Even if your vehicle is equipped with 4-wheel drive, you should still have winter grade tires put on your vehicle. 4x4 only aids in accelerating and maneuvering, and is therefore not a substitute for the traction provided by winter tires. Winter tires also have a reduced risk of puncturing, and have specially designed tread patterns to push water away to help you avoid hydroplaning on wet roads.
If your winter tires have tire tread wear indicators built in, then knowing if you need to replace them can be as simple as checking the indicators. The tire tread indicators are the small raised bars, usually 6 on a tire, located along the inside of the tread grooves.
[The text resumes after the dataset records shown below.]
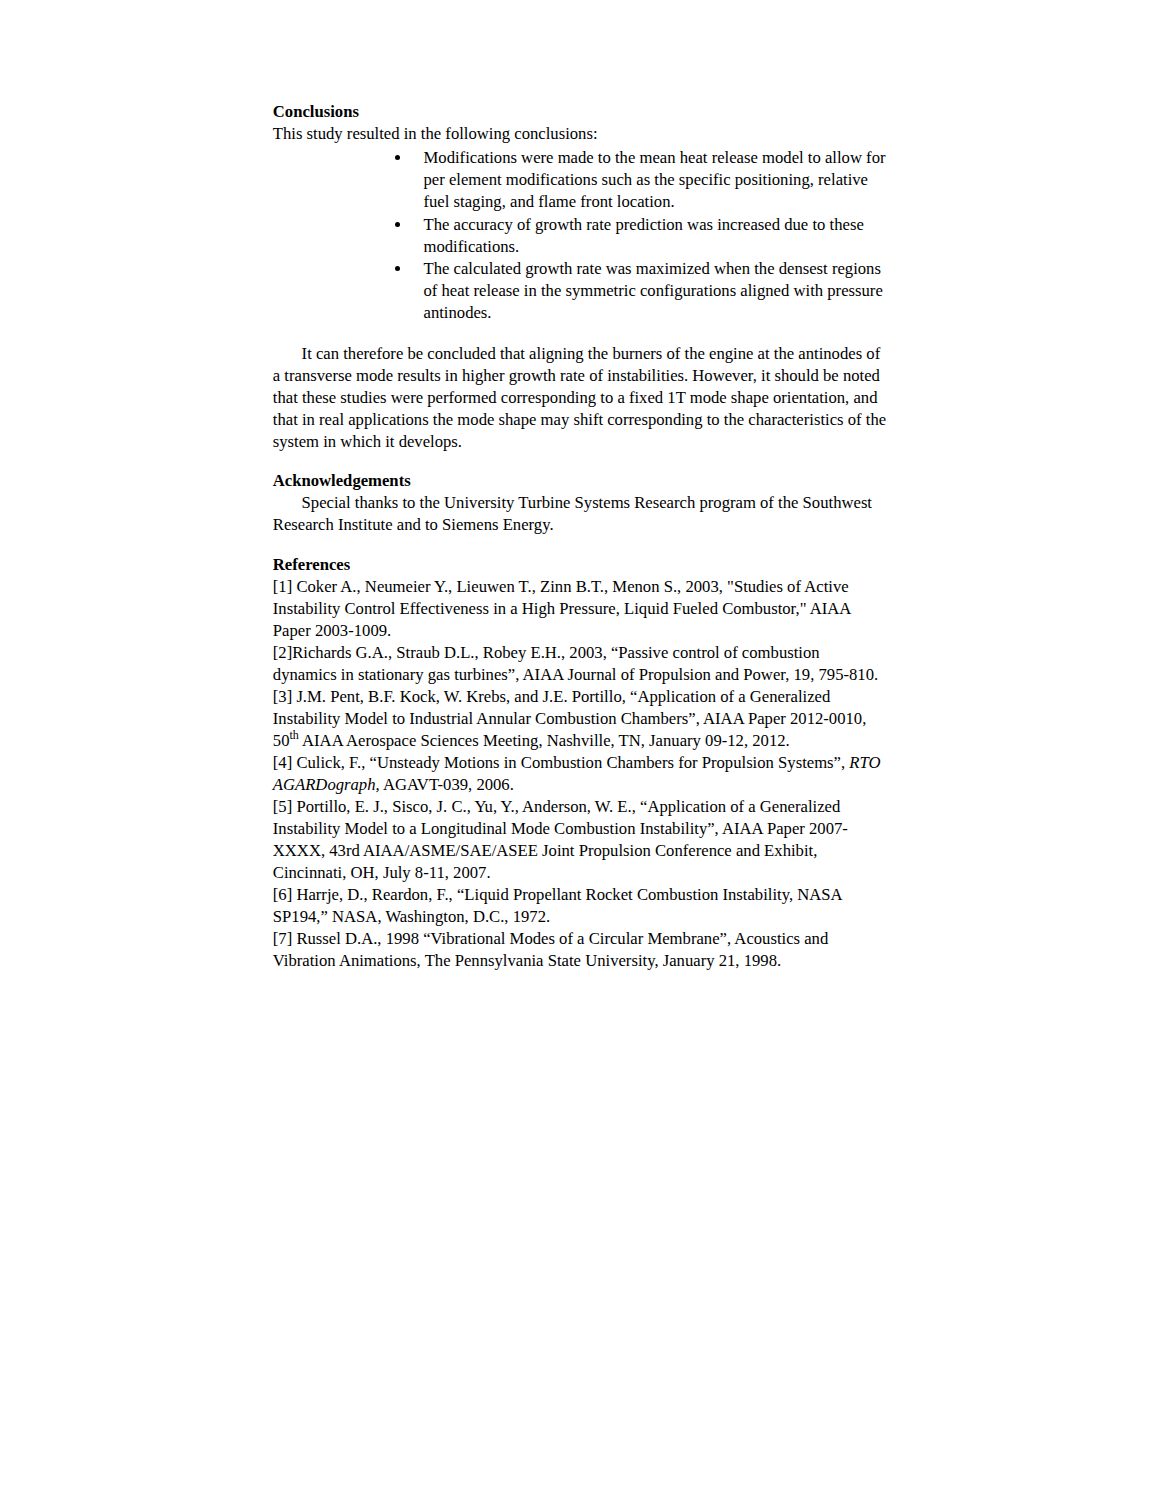Conclusions
This study resulted in the following conclusions:
Modifications were made to the mean heat release model to allow for per element modifications such as the specific positioning, relative fuel staging, and flame front location.
The accuracy of growth rate prediction was increased due to these modifications.
The calculated growth rate was maximized when the densest regions of heat release in the symmetric configurations aligned with pressure antinodes.
It can therefore be concluded that aligning the burners of the engine at the antinodes of a transverse mode results in higher growth rate of instabilities. However, it should be noted that these studies were performed corresponding to a fixed 1T mode shape orientation, and that in real applications the mode shape may shift corresponding to the characteristics of the system in which it develops.
Acknowledgements
Special thanks to the University Turbine Systems Research program of the Southwest Research Institute and to Siemens Energy.
References
[1] Coker A., Neumeier Y., Lieuwen T., Zinn B.T., Menon S., 2003, "Studies of Active Instability Control Effectiveness in a High Pressure, Liquid Fueled Combustor," AIAA Paper 2003-1009.
[2]Richards G.A., Straub D.L., Robey E.H., 2003, “Passive control of combustion dynamics in stationary gas turbines”, AIAA Journal of Propulsion and Power, 19, 795-810.
[3] J.M. Pent, B.F. Kock, W. Krebs, and J.E. Portillo, “Application of a Generalized Instability Model to Industrial Annular Combustion Chambers”, AIAA Paper 2012-0010, 50th AIAA Aerospace Sciences Meeting, Nashville, TN, January 09-12, 2012.
[4] Culick, F., “Unsteady Motions in Combustion Chambers for Propulsion Systems”, RTO AGARDograph, AGAVT-039, 2006.
[5] Portillo, E. J., Sisco, J. C., Yu, Y., Anderson, W. E., “Application of a Generalized Instability Model to a Longitudinal Mode Combustion Instability”, AIAA Paper 2007-XXXX, 43rd AIAA/ASME/SAE/ASEE Joint Propulsion Conference and Exhibit, Cincinnati, OH, July 8-11, 2007.
[6] Harrje, D., Reardon, F., “Liquid Propellant Rocket Combustion Instability, NASA SP194,” NASA, Washington, D.C., 1972.
[7] Russel D.A., 1998 “Vibrational Modes of a Circular Membrane”, Acoustics and Vibration Animations, The Pennsylvania State University, January 21, 1998.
They indicate the minimum tread depth permitted. Once the indicators begin to wear, the tires need to be replaced immediately.
Checking the depth of your tire tread doesn't require the use of fancy tools. It can be as simple as taking an ordinary toonie and sticking it upright in the shallowest groove in your tires, and seeing how much of the coin remains uncovered.
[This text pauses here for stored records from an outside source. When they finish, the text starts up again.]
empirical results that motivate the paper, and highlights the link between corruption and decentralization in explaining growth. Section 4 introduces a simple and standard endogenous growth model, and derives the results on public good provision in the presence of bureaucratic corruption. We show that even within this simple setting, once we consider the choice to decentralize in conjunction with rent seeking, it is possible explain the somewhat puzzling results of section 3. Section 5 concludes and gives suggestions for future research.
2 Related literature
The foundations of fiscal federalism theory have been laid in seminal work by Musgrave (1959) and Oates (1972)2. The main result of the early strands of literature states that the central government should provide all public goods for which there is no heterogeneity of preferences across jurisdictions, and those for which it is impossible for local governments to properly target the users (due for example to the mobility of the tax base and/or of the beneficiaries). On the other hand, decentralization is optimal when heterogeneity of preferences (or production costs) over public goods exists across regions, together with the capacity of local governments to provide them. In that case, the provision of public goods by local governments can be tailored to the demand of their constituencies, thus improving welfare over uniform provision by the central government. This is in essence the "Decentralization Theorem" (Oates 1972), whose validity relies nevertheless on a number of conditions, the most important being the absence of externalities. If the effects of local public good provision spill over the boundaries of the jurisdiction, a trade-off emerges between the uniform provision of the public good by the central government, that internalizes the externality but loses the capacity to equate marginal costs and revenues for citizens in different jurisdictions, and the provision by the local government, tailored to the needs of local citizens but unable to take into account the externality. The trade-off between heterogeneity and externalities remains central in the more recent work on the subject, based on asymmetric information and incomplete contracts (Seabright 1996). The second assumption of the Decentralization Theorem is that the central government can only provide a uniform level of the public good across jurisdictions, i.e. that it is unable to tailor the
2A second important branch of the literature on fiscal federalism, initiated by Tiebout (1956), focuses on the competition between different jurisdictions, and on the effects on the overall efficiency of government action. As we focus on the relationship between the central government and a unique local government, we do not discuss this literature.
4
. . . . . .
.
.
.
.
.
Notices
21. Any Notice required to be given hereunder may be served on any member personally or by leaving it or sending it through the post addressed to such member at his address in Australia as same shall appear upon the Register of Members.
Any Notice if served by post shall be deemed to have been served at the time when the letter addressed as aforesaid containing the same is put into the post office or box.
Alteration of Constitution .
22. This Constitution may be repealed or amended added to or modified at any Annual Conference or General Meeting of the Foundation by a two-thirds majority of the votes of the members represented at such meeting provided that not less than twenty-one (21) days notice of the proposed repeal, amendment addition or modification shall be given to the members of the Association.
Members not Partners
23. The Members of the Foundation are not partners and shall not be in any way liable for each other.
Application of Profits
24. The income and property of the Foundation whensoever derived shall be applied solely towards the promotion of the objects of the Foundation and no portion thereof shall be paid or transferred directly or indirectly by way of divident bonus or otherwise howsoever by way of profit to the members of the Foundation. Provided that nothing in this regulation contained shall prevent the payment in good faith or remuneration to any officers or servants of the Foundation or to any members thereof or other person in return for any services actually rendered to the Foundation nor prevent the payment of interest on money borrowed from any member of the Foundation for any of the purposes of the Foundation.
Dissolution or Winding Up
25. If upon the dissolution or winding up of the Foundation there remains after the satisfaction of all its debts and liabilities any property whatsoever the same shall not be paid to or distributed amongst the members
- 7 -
- If the tread reaches up to the bear's paws, then your tires are in near new condition, and have lots of tread remaining.
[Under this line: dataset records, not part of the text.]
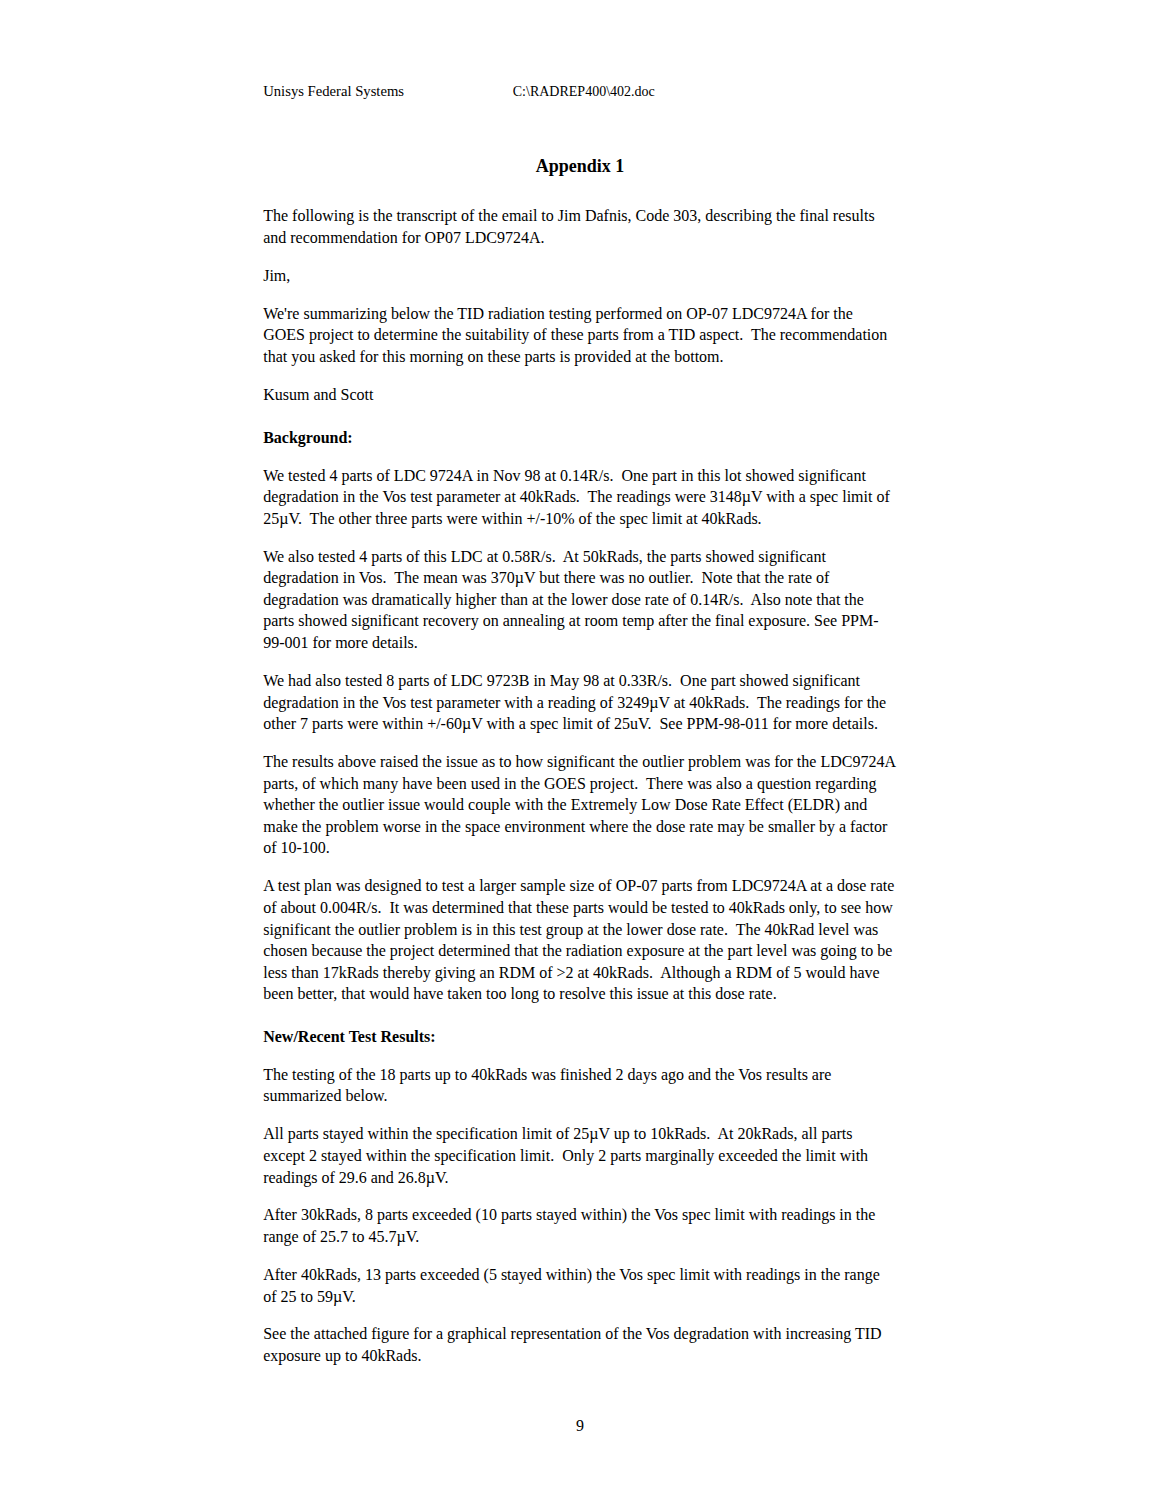Unisys Federal Systems
C:\RADREP400\402.doc
Appendix 1
The following is the transcript of the email to Jim Dafnis, Code 303, describing the final results and recommendation for OP07 LDC9724A.
Jim,
We're summarizing below the TID radiation testing performed on OP-07 LDC9724A for the GOES project to determine the suitability of these parts from a TID aspect. The recommendation that you asked for this morning on these parts is provided at the bottom.
Kusum and Scott
Background:
We tested 4 parts of LDC 9724A in Nov 98 at 0.14R/s. One part in this lot showed significant degradation in the Vos test parameter at 40kRads. The readings were 3148µV with a spec limit of 25µV. The other three parts were within +/-10% of the spec limit at 40kRads.
We also tested 4 parts of this LDC at 0.58R/s. At 50kRads, the parts showed significant degradation in Vos. The mean was 370µV but there was no outlier. Note that the rate of degradation was dramatically higher than at the lower dose rate of 0.14R/s. Also note that the parts showed significant recovery on annealing at room temp after the final exposure. See PPM-99-001 for more details.
We had also tested 8 parts of LDC 9723B in May 98 at 0.33R/s. One part showed significant degradation in the Vos test parameter with a reading of 3249µV at 40kRads. The readings for the other 7 parts were within +/-60µV with a spec limit of 25uV. See PPM-98-011 for more details.
The results above raised the issue as to how significant the outlier problem was for the LDC9724A parts, of which many have been used in the GOES project. There was also a question regarding whether the outlier issue would couple with the Extremely Low Dose Rate Effect (ELDR) and make the problem worse in the space environment where the dose rate may be smaller by a factor of 10-100.
A test plan was designed to test a larger sample size of OP-07 parts from LDC9724A at a dose rate of about 0.004R/s. It was determined that these parts would be tested to 40kRads only, to see how significant the outlier problem is in this test group at the lower dose rate. The 40kRad level was chosen because the project determined that the radiation exposure at the part level was going to be less than 17kRads thereby giving an RDM of >2 at 40kRads. Although a RDM of 5 would have been better, that would have taken too long to resolve this issue at this dose rate.
New/Recent Test Results:
The testing of the 18 parts up to 40kRads was finished 2 days ago and the Vos results are summarized below.
All parts stayed within the specification limit of 25µV up to 10kRads. At 20kRads, all parts except 2 stayed within the specification limit. Only 2 parts marginally exceeded the limit with readings of 29.6 and 26.8µV.
After 30kRads, 8 parts exceeded (10 parts stayed within) the Vos spec limit with readings in the range of 25.7 to 45.7µV.
After 40kRads, 13 parts exceeded (5 stayed within) the Vos spec limit with readings in the range of 25 to 59µV.
See the attached figure for a graphical representation of the Vos degradation with increasing TID exposure up to 40kRads.
9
- If the tread covers the silver part of the toonie, then the tread is about half worn, and you should be able to get another few seasons out of them.
- If the top half of the letters of CANADA or DOLLARS (depending on the toonie's orientation) are exposed, then you need to get new winter tires.
A tire tread gauge is a useful tool to keep in your glove compartment, and can be purchased in any hardware or home improvement stores. To use, simply find the shallowest groove in the tire tread, and insert the pin into it, while pushing the base flush with the tire.
- If the gauge reads 10/32" or higher, then your winter tires are in new-like condition.
- If the gauge reads 6/32", then your winter tires likely won't make it through the entire winter season (assuming a season is 10,000km driven) and you should begin looking for new winter tires.
- If the gauge reads 4/32" or less, you need to replace your winter tires immediately. The tires are bald and are not safe for winter driving.
Though uncommon, there are some brands of all-weather tires designed for year-long use that have the winter tire symbol. These tires usually have an extra marking on the tread of the tire that acts as an indicator. Once this indicator has worn off, it means the tread is no longer at a depth that is required for safe winter driving, and that they need replacing.
Our certified technicians are here to fulfill all your vehicle needs.We can check over your tires, and give you a recommendation personalized to fit you. Schedule an appointment today.
The type of tires you have on your vehicle affects where they are moved during a rotation service. If you have directional tires, then the tires must be switched with the tire on the same side (ex: front left tire switched with rear left tire and vice versa). If you have non-directional tires, then the tires must be rotated in an "X" pattern (ex: front left tire switched with rear right tire and vice versa).